Summer's Last Gasp-- Vegan Panzanella and Veggies galore!
Warm Bread Salad with Tomatoes
adapted from I Heart NY by Daniel Humm & Will Guidara
1/4 c. olive oil
6 cloves of garlic crushed but left whole
5 c. torn baguette or other yummy bread
1 c. sliced (1/4 inch) red onion
5 c. of roughly chopped heirloom tomatoes
3 tbsp. red wine vinegar
1 bunch of fresh basil torn
1/4 c. capers
1/2 c. oil cured black olives
Salt & ground black pepper
Small basil leaves for garnish
In a large saute pan, heat the olive oil over medium-high heat. Add the garlic and cook until fragrant, 1-2 minutes. Add the torn bread to the pan and saute until golden brown, 4-5 minutes. Lower the heat to medium-low, add the red onion and saute for 1 minute, and then add 1/2 the tomatoes. Add the vinegar and remove from the heat. Add the basil, capers, olives and remaining tomatoes and toss to combine. Season with salt and pepper to taste and garnish with basil leaves.
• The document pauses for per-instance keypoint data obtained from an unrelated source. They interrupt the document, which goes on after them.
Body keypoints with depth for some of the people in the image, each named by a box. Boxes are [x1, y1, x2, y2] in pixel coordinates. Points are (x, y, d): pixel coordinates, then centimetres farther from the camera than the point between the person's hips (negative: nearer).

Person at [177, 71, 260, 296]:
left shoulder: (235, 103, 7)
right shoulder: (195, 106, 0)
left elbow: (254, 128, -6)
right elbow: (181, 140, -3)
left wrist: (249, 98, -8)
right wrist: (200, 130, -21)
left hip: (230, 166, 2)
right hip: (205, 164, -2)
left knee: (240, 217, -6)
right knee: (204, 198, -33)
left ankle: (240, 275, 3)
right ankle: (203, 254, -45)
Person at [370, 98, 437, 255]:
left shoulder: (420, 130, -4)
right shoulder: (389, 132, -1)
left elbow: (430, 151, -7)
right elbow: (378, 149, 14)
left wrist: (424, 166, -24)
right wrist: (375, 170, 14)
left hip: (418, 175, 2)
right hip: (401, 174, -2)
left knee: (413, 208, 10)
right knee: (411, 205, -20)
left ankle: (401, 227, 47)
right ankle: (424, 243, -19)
Grilled Summer Veggies (squash and eggplant)
Slice (1/2 inch thick - this is prettier) or cube the veggies (1 inch). Coat a grill pan (or the veggies) with a small amount of oil and put the grill pan over a flame on medium-high heat. Watch them pretty closely. When you peek underneath and see the black char lines at the shade you like, flip the veggies and watch them until they look done - peeking as needed. For the oven roasted veggies - coat the pan with a pretty light layer of oil. Lay the vegetables on the sheet - don't overlap. Brush other side with a light coating of oil- they don't have to be completely coated. Roast at 400 degrees. Check them after 12-15 minutes and flip them when they are starting to brown on the bottom. Check them in 8-10 minutes after the first turn. You can flip them more than once if you want them more brown.